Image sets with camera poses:
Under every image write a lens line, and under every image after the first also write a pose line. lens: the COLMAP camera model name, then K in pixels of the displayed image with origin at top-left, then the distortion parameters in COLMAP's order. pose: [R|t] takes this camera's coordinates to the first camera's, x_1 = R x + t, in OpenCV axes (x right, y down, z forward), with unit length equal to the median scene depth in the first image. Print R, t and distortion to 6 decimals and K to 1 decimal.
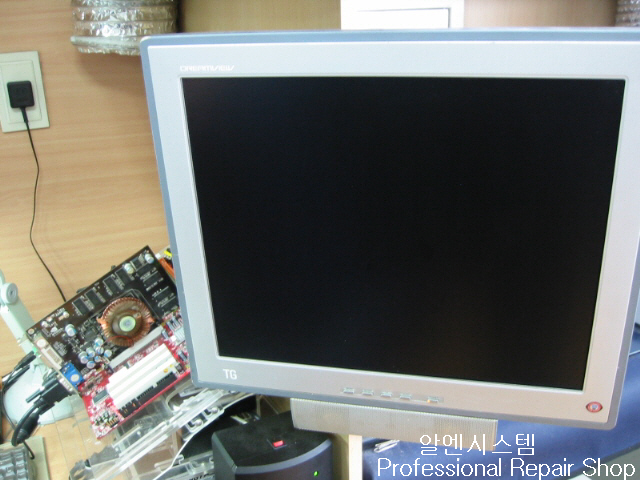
lens RADIAL K [[679.8, 0, 320.0], [0, 679.8, 240.0], [0, 0, 1]] dist [-0.080655, 0.008897]
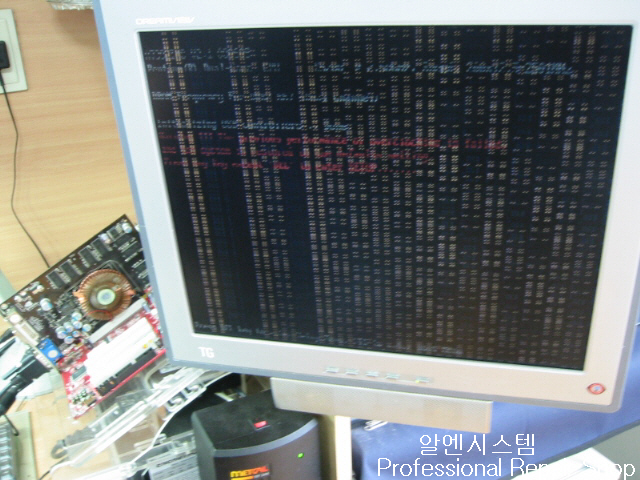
lens RADIAL K [[679.8, 0, 320.0], [0, 679.8, 240.0], [0, 0, 1]] dist [-0.080655, 0.008897]
pose [[0.999828, -0.008793, -0.016322, 0.033744], [0.009726, 0.998268, 0.058027, -0.008342], [0.015783, -0.058176, 0.998182, 0.062846]]
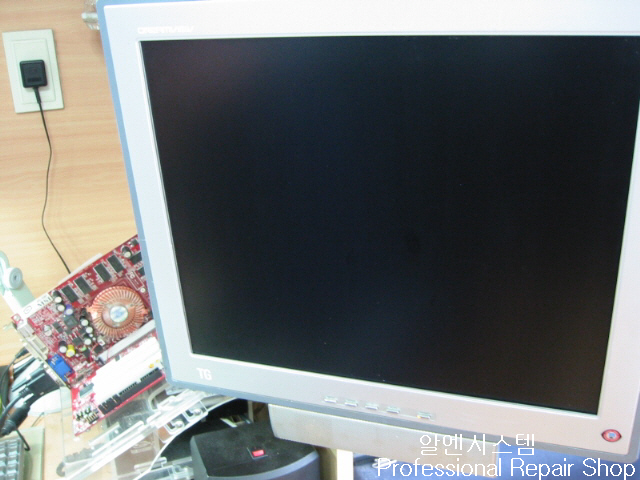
lens RADIAL K [[679.8, 0, 320.0], [0, 679.8, 240.0], [0, 0, 1]] dist [-0.080655, 0.008897]
pose [[0.994872, 0.031041, -0.096260, 0.085285], [-0.030748, 0.999517, 0.004523, 0.007948], [0.096354, -0.001540, 0.995346, 0.092973]]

- INSTRUCTIONS FOR THE TASK
Produce a verbatim copy of all records, minus pictures.

- WRITTEN ANSWER
Under every image write a lens line, and under every image after the first also write a pose line. lens: the COLMAP camera model name, then K in pixels of the displayed image with origin at top-left, then the distortion parameters in COLMAP's order. pose: [R|t] takes this camera's coordinates to the first camera's, x_1 = R x + t, in OpenCV axes (x right, y down, z forward), with unit length equal to the median scene depth in the first image. Print R, t and distortion to 6 decimals and K to 1 decimal.
lens RADIAL K [[679.8, 0, 320.0], [0, 679.8, 240.0], [0, 0, 1]] dist [-0.080655, 0.008897]
lens RADIAL K [[679.8, 0, 320.0], [0, 679.8, 240.0], [0, 0, 1]] dist [-0.080655, 0.008897]
pose [[0.999828, -0.008793, -0.016322, 0.033744], [0.009726, 0.998268, 0.058027, -0.008342], [0.015783, -0.058176, 0.998182, 0.062846]]
lens RADIAL K [[679.8, 0, 320.0], [0, 679.8, 240.0], [0, 0, 1]] dist [-0.080655, 0.008897]
pose [[0.994872, 0.031041, -0.096260, 0.085285], [-0.030748, 0.999517, 0.004523, 0.007948], [0.096354, -0.001540, 0.995346, 0.092973]]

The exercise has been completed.